• Goal of the exercise:
Reproduce all of the data exactly. Images are not to appear in the reply.

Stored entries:
▬▬▬
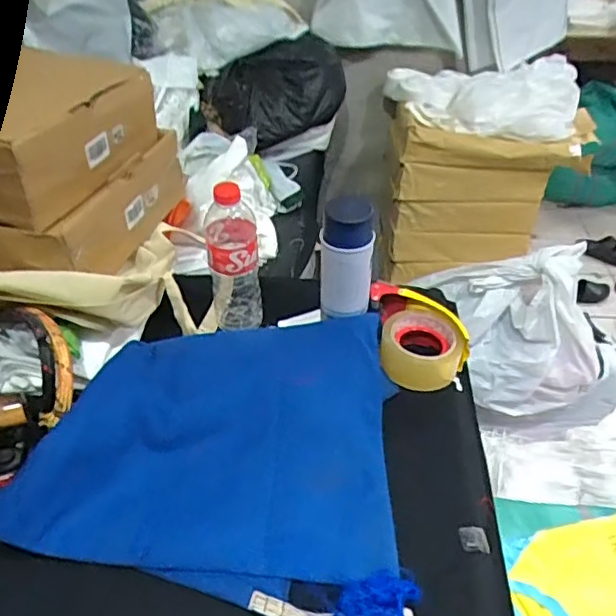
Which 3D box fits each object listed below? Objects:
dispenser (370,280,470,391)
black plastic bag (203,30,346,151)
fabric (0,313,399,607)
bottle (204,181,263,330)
[{"bbox_3d":[0.147,0.036,0.797,0.114,0.067,0.133,-1,38,-3],"label":"dispenser"},{"bbox_3d":[-0.051,-0.510,1.421,0.205,0.153,0.369,23,43,26],"label":"black plastic bag"},{"bbox_3d":[-0.097,0.131,0.668,0.376,0.060,0.344,4,38,4],"label":"fabric"},{"bbox_3d":[-0.096,-0.065,0.781,0.062,0.213,0.074,-6,38,-8],"label":"bottle"}]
▬▬▬
• Response:
Which 3D box fits each object listed below? Objects:
dispenser (370,280,470,391)
black plastic bag (203,30,346,151)
fabric (0,313,399,607)
bottle (204,181,263,330)
[{"bbox_3d":[0.147,0.036,0.797,0.114,0.067,0.133,-1,38,-3],"label":"dispenser"},{"bbox_3d":[-0.051,-0.510,1.421,0.205,0.153,0.369,23,43,26],"label":"black plastic bag"},{"bbox_3d":[-0.097,0.131,0.668,0.376,0.060,0.344,4,38,4],"label":"fabric"},{"bbox_3d":[-0.096,-0.065,0.781,0.062,0.213,0.074,-6,38,-8],"label":"bottle"}]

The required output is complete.